> TASK REQUIREMENTS: Because the pictures are not wanted, give back only the exact text of every entry below.

------ RECORDS SUPPLIED ------

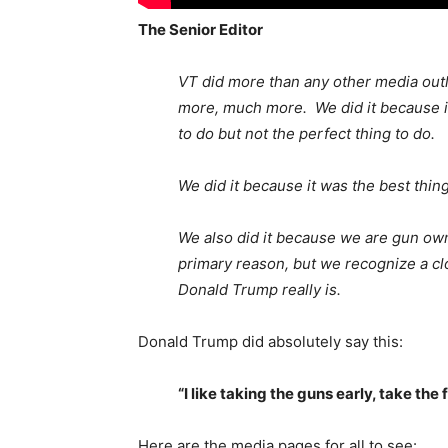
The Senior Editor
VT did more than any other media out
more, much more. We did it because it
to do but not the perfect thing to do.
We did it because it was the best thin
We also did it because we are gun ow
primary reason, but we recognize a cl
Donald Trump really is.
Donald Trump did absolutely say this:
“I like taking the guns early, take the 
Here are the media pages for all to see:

------

> ANSWER SECTION:
The Senior Editor
VT did more than any other media out
more, much more. We did it because it
to do but not the perfect thing to do.
We did it because it was the best thin
We also did it because we are gun ow
primary reason, but we recognize a cl
Donald Trump really is.
Donald Trump did absolutely say this:
“I like taking the guns early, take the 
Here are the media pages for all to see:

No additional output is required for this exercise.